Burnley’ operate two club shops in addition to their own official online shop, the Clarets Online Store.The opening times for both stores are as follows:
Turf Moor Shop
- Monday to Saturday: 9.00 am – 5.00 pm
- Sundays: closed
Burnley Town Centre
- Monday to Saturday: 9.00 am – 5.30 pm
- Sundays between: 10.00 am – 4.00 pm
There is no official information regarding opening times on matchdays but it would be safe to assume that the stadium store will be upon before kick-off for all match days.
It doesn’t appear as if Burnley FC currently offer fans the chance to undertake a stadium tour of Turf Moor. If this changes, we’ll be sure to update this section.
Tickets to see Burnley in the Championship are divided into two categories (Gold and Silver), whereas for the Premier League an additional Bronze tier is adding which results in three categories of pricing.
Tickets can be purchased either in person at the ticket-office, via phone 0871 221 1914 (opt 1), email email@example.com or most popularly online.
Turf Moor is located on Harry Potts Way less than half a mile from Burnley City Centre making it very accessible for visiting fans.
Burnley is served by no less than three train stations: Burnley Barracks, Burnley Central and Burnley Manchester Road with the club suggesting that the latter is the closest to the stadium but my estimations put it at a joint distance of 0.9 miles with Burnley Central.
The walk will likely take you around 20 minutes from either station not including Burnley Barracks.
The closest bus station to Turf Moor is “Brunshaw” on Harry Potts Way which is located behind the southern most stand of the stadium. From here the following services run: 2, 517, 589, 592, 902 and 959.

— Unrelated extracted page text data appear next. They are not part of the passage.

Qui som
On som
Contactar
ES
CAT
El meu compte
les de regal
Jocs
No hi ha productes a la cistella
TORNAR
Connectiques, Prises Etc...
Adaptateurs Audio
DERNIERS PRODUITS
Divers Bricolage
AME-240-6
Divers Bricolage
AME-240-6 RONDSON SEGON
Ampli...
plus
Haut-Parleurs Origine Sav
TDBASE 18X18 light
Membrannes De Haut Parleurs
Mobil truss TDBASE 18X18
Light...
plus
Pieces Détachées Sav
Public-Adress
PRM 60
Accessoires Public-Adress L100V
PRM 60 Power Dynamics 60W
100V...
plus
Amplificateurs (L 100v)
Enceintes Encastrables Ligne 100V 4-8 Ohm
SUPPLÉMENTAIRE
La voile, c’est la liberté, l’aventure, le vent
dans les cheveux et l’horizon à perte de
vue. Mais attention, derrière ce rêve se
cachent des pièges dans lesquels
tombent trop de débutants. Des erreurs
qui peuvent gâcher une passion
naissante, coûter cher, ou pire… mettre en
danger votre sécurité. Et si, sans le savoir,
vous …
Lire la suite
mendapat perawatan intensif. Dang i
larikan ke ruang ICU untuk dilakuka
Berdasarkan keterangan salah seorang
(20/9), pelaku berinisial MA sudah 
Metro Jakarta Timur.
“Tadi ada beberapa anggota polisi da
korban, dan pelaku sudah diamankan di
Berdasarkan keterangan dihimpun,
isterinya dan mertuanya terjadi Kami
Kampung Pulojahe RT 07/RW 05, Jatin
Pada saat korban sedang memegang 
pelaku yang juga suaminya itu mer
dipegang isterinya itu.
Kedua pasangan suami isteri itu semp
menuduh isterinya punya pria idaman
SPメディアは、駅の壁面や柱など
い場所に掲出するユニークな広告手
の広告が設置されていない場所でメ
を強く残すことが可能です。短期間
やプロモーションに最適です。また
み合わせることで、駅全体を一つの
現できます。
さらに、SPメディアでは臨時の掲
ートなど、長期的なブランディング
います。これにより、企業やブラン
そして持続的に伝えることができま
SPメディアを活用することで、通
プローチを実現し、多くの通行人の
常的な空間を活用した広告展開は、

Turf Moor stadium’s address for satnav is as follows:
- Harry Potts Way, Burnley, Lancashire, BB10 4BX.
Actual club owned spaces are limited with the surrounding areas having parking restrictions match-days which are typically on Saturday and Tuesday. The Club recommends the use of the following car park for both sets of fans:
- Woodgrove Car Park: 200 Spaces, £5.00, Towneley Park, BB11 3RQ
- Town Centre Car Parks: 500 spaces, £3.00, Millennium NCP, Brown St, BB11 1PZ.
- Deanmill (Plumb St) Car Park, £4.00, BB11 3AG.
- Aircelle Ltd Car Park: 275 spaces, £3.00 Bancroft Ave, BB10 2TQ.
Rosegrove Unity Working Mens Club also welcomes away fans with a large car park.
Hotels in Burnley are scattered around the town centre with the city lacking a nucleolus of accommodation options. Back towards the city centre there is the Talbot Hotel which is close to Burnley Central Station.
If you want a hotel with good transport links and you have a car try the Premier Inn on the A671 or the Holiday Inn just off the M65 which is also fairly close to Burnley Barracks railway station.